According to the report, 18% of the energy utilised by healthcare providers is derived from renewable sources, signalling a shift towards renewable energy adoption. Additionally, 61% of the inputs employed by these companies are sustainably sourced, indicating responsible procurement practices. Of the companies, 53% have also implemented zero liquid discharge.

The report highlighted an increase in renewable energy adoption and sustainable sourcing practices, indicative of a heightened awareness of environmental impact.

“To achieve sustainable progress in the sector, transitioning to renewables, embracing circularity and establishing net-zero transition plans are imperative,” said Nitesh Mehrotra, partner, ESG and sustainability, EY India. “This will help reduce carbon waste and deliver truly sustainable care. Healthcare providers and systems must now focus on reducing consumption and waste in their supply chains.”

The report indicated that the healthcare sector demonstrates diversity and inclusion, with 41% female employees and 22% female representation on company boards. Around 67% of companies have established ESG committees, highlighting a focus on governance and sustainability initiatives within the sector.

“With healthcare being a high-consumption industry, it is crucial to streamline consumption needs through leaner staffing strategies, precise HVAC (heating, ventilation and air-conditioning) control systems and maximising the utilisation of green energy sources for a sustainable future,” said Kaivaan Movdawalla, partner and healthcare leader, EY Parthenon India.
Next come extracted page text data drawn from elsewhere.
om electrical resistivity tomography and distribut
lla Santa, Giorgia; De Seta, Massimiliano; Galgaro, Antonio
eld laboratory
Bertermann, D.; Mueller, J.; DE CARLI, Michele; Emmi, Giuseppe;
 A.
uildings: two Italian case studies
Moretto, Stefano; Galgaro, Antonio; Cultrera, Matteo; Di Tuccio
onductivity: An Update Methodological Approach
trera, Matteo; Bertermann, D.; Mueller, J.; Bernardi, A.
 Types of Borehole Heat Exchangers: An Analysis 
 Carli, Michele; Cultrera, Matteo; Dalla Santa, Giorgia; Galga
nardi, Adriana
“Moreover, rethinking packaging designs with a focus on green packaging to align with optimal environmental outcomes is essential. Effective and efficient disposal methods are essential for long-term sustainability and mitigating environmental impact,” added Movdawalla.

The report also highlighted increasing allocations towards environmental and social initiatives within healthcare research and development and capital expenditure. Twenty-one percent of spending is directed to environmental and social activities in R&D. Also, 13% of spending is allocated towards environmental and social initiatives within capex, signalling a focus on infrastructure and operational enhancements for improving sustainability performance.
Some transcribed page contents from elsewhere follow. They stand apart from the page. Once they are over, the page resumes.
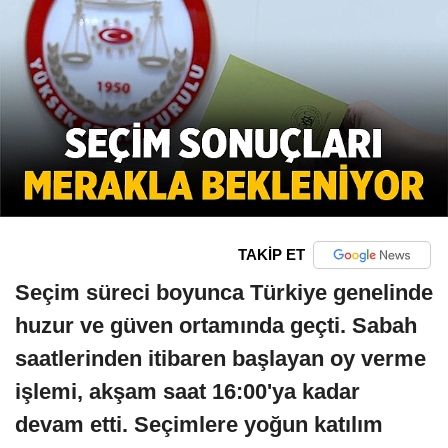
TAKİP ET
Seçim süreci boyunca Türkiye genelinde
huzur ve güven ortamında geçti. Sabah
saatlerinden itibaren başlayan oy verme
işlemi, akşam saat 16:00'ya kadar
devam etti. Seçimlere yoğun katılım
“The intersection of healthcare, sustainability and ESG principles is more critical than ever. Healthcare generates around 5% of hazardous waste. The healthcare sector must focus on following a transition plan that encompasses decarbonisation, responds to climate risk, and also contributes to the economy-wide transition as short- and medium-term goals,” said Dharminder Nagar, chairman, CII Northern Region Committee on Healthcare.